Cuando vio en el Museo Nacional el espacio en el que se rememora a Gaitán, le pareció inverosímil que el museo no aprecie debidamente el papel que el caudillo desempeñó en la historia.

Nuestro gringo visitó parques, monumentos, iglesias y museos, como todos los turistas, pero con una mirada diferente a la del viajero común. Una sola anécdota lo destaca del montón: cuando vio en el Museo Nacional el espacio en el que se rememora a Jorge Eliécer Gaitán, no pudo ocultar su sorpresa. Tras repasar la historia del territorio que hoy es Colombia, le pareció inverosímil que el museo no aprecie debidamente el papel que el caudillo asesinado el 9 de abril desempeñó en ella.
Me pregunto cuántos colombianos harán la misma observación al visitar el museo y ver en el tercer piso la modesta vitrina que contiene tres pequeñas fotografías alusivas a Gaitán: una de su figura y dos de unas manifestaciones que ni siquiera fueron las más espectaculares, como la Marcha de las Antorchas y la Marcha del Silencio, que marcaron hitos no superados hasta ahora. Lo que sí está exhibido con amplitud, en una sala contigua, es la catástrofe del 9 de abril de 1948 en Bogotá. Pero del personaje cuyo asesinato ese día partió en dos la historia del país no hay una semblanza, una biografía, ni siquiera una descripción de su deslumbrante trayectoria, en la que conmovió con su oratoria a los colombianos como no lo hizo nadie antes ni después de él.

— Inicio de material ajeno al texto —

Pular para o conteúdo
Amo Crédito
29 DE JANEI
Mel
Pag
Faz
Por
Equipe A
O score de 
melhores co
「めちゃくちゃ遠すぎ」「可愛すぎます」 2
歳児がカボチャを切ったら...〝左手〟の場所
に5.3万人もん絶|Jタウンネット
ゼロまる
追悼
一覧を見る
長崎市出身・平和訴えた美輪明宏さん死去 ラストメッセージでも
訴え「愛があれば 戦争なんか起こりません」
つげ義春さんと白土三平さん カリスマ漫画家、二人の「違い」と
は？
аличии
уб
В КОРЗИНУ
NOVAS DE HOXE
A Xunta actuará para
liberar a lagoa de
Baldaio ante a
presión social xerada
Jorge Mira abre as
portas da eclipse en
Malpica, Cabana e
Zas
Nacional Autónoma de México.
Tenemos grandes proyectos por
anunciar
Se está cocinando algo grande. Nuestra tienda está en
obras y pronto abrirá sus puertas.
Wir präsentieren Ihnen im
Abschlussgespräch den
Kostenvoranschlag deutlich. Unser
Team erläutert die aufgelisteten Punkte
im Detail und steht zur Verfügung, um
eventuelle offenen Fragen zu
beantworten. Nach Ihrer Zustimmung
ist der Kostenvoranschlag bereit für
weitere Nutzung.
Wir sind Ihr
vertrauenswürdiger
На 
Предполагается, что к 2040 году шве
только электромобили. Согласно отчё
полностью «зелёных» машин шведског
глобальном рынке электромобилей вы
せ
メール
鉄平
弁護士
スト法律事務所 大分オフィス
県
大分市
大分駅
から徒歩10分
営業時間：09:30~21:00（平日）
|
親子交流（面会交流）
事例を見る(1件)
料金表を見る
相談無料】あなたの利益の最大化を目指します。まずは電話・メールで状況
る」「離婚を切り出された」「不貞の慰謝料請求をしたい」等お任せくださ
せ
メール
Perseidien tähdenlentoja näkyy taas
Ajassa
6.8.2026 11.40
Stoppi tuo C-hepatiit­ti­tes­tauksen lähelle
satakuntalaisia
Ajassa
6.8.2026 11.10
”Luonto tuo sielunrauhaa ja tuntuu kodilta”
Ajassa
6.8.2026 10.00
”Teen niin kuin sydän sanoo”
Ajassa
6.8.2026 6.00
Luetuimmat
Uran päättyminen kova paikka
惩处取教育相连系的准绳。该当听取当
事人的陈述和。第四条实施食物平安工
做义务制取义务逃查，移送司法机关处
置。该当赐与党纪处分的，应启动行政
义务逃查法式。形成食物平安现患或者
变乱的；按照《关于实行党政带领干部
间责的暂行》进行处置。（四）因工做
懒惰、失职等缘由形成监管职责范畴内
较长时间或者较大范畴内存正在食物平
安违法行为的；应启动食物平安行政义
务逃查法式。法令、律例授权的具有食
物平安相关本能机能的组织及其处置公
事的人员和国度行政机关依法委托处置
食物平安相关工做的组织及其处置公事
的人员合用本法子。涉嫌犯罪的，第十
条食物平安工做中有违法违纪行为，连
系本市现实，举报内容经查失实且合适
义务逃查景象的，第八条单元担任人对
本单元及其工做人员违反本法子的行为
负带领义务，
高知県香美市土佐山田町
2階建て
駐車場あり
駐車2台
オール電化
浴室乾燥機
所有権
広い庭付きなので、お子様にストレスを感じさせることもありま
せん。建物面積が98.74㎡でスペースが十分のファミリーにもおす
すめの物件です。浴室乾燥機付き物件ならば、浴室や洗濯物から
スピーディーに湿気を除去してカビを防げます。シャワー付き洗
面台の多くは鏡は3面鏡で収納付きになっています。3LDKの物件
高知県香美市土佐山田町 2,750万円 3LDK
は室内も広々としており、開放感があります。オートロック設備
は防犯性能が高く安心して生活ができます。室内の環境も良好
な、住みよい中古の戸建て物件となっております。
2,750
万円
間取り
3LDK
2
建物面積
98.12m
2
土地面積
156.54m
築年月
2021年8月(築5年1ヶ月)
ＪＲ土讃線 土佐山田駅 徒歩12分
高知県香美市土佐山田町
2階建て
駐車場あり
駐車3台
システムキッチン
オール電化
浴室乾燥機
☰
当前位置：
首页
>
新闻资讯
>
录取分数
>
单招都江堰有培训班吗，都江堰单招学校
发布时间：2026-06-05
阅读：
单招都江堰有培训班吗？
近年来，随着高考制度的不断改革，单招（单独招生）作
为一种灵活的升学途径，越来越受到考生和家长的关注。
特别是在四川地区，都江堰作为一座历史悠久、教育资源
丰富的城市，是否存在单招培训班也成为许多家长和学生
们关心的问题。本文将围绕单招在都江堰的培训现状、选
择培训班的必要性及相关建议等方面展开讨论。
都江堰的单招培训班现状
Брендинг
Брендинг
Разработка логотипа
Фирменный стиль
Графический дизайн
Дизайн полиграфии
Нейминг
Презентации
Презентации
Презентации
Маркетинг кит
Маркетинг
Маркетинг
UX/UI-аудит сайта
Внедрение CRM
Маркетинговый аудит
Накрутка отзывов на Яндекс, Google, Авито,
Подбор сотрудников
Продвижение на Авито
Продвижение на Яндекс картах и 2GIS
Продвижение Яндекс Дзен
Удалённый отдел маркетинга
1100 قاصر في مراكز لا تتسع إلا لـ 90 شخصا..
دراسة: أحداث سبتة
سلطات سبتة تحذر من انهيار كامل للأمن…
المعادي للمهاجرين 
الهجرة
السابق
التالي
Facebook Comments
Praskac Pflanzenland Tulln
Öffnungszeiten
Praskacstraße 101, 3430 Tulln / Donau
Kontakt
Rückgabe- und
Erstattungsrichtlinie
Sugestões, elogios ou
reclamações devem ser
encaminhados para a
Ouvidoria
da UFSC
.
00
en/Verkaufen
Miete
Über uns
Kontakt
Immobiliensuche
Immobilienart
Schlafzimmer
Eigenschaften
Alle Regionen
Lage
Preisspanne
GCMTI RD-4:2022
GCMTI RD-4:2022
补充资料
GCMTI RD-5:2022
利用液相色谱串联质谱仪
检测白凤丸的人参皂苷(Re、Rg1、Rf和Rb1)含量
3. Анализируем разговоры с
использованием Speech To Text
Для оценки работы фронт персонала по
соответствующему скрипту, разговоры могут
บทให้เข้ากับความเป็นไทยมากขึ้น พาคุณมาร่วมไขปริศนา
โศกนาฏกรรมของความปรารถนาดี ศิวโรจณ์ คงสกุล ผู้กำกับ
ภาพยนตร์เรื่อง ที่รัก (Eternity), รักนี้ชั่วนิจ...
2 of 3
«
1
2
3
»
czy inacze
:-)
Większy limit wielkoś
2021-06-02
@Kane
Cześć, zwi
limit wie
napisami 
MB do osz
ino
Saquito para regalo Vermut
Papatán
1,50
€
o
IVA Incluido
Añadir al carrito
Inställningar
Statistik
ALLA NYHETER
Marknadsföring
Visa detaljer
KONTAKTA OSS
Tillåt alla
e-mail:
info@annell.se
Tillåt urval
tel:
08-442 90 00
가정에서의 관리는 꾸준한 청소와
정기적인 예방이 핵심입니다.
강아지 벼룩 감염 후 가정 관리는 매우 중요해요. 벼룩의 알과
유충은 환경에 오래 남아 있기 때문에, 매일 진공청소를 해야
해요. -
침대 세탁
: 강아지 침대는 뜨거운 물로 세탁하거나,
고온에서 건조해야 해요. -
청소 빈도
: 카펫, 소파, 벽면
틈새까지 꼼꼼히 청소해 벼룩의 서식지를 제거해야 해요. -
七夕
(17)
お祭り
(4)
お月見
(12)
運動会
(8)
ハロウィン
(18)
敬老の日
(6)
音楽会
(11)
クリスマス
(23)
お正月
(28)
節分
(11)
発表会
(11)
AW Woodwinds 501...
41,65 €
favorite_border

Con razón afirmó hace poco Alfonso Gómez Méndez en estas páginas que por ser muy distintos los hechos y personajes que ocupan la “extraña atención” de los colombianos y por no existir una bibliografía adecuada sobre Gaitán, las nuevas generaciones no lo conocen. Ojalá los responsables de presentar al público nacional y extranjero la evolución del país y el papel de sus principales protagonistas asimilen el mensaje implícito en la sorpresa del gringo, un visitante que vino a recibir lecciones y, de paso, nos dejó una.